Immer noch ein Rollenspiel
Wir sind besorgt. Die Beschäftigung mit Verschwörungen scheint traumatische Wirkung auf die Entwickler zu haben.

Dass die Entwickler große Fans des Agentengenres sind, haben sie bereits mehrmals betont. Und in der Tat merkt man sofort den Einfluss der vielzitierten drei großen JBs: Jack Bauer, James Bond, Jason Bourne. Besonders an die Filmabenteuer des letzteren erinnert auch der optische Stil des gesamten Spiels. Sei es die verwendete Ausrüstung oder der Kampfstil, Michael Thorton (nur echt mit einem ‚n‘!) wirkt wie der jüngere Bruder des erinnerungsgeplagten Spezialagenten Jason Bourne.

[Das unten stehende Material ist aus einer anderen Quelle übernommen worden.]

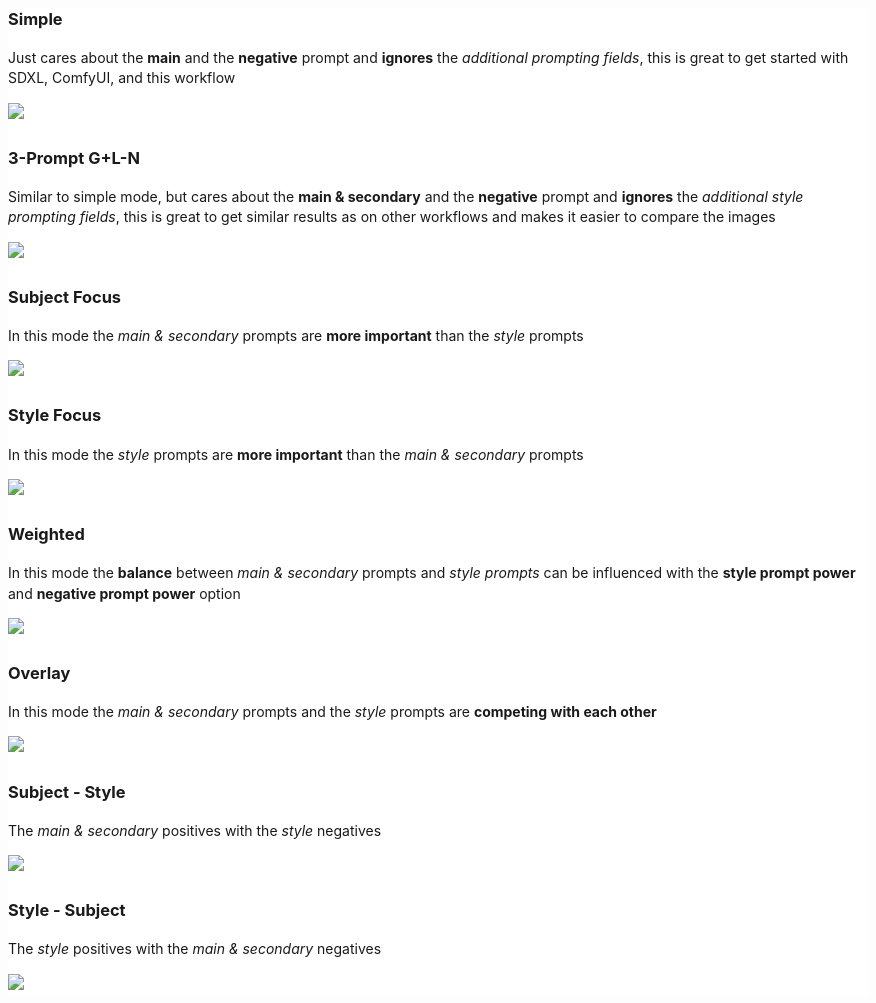 ### Simple
Just cares about the **main** and the **negative** prompt and **ignores** the *additional prompting fields*, this
is great to get started with SDXL, ComfyUI, and this workflow

<img src="https://github.com/SeargeDP/SeargeSDXL/blob/main/example/01-simple.jpg" width="512">

### 3-Prompt G+L-N
Similar to simple mode, but cares about the **main & secondary** and the **negative** prompt
and **ignores** the *additional style prompting fields*, this is great to get similar results as on other
workflows and makes it easier to compare the images

<img src="https://github.com/SeargeDP/SeargeSDXL/blob/main/example/02-3_prompts.jpg" width="512">

### Subject Focus
In this mode the *main & secondary* prompts are **more important** than the *style* prompts

<img src="https://github.com/SeargeDP/SeargeSDXL/blob/main/example/03-subject_focus.jpg" width="512">

### Style Focus
In this mode the *style* prompts are **more important** than the *main & secondary* prompts

<img src="https://github.com/SeargeDP/SeargeSDXL/blob/main/example/04-style_focus.jpg" width="512">

### Weighted
In this mode the **balance** between *main & secondary* prompts and *style prompts* can be influenced with
the **style prompt power** and **negative prompt power** option

<img src="https://github.com/SeargeDP/SeargeSDXL/blob/main/example/05-weighted.jpg" width="512">

### Overlay
In this mode the *main & secondary* prompts and the *style* prompts are **competing with each other**

<img src="https://github.com/SeargeDP/SeargeSDXL/blob/main/example/06-overlay.jpg" width="512">

### Subject - Style
The *main & secondary* positives with the *style* negatives

<img src="https://github.com/SeargeDP/SeargeSDXL/blob/main/example/07-subject-style.jpg" width="512">

### Style - Subject
The *style* positives with the *main & secondary* negatives

<img src="https://github.com/SeargeDP/SeargeSDXL/blob/main/example/08-style-subject.jpg" width="512">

Doch gerade Bourne und die in den Agentenfilmen neuerdings so beliebte Wackelkamera stehen für knallharte Actionsequenzen, die dem Betrachter nur wenig Zeit zum Nachdenken lassen. Alpha Protocol ist dagegen immer noch spürbar ein Rollenspiel. Würde man bei einem Spionagesetting nicht eher ein Actionspiel im Stile eines Metal Gear Solid oder Splinter Cell erwarten? Dazu Nathan Davis:
„In Metal Gear spielst du immer nur Snake, und er ist immer dieselbe Person. Ob du willst oder nicht, du hast keinerlei Einfluss auf seine Persönlichkeit. In Alpha Protocol spielst du zwar auch immer Michael Thorton, aber er ist genau so, wie du ihn haben möchtest. Du bestimmst sein gesamtes Verhalten, hast Einfluss auf seine Fähigkeiten und ob er sich besser mit technischen Geräten oder Martial Arts auskennt. In einigen RPGs wie Mass Effect und Fallout 3 konnte man bereits sehen, wie sich Action in Echtzeit mit dem Talentsystem eines Rollenspiels verbinden lässt. Wir versuchen diesen Ansatz weiter auszubauen und so eine funktionierende Synthese aus einem Rollenspiel-Talentsystem und den Fähigkeiten des Spielers herzustellen.“

Im zweiten Entwicklertagebuch erklären die Entwickler, welche Schwerpunkte wichtig für ein Rollenspiel sind.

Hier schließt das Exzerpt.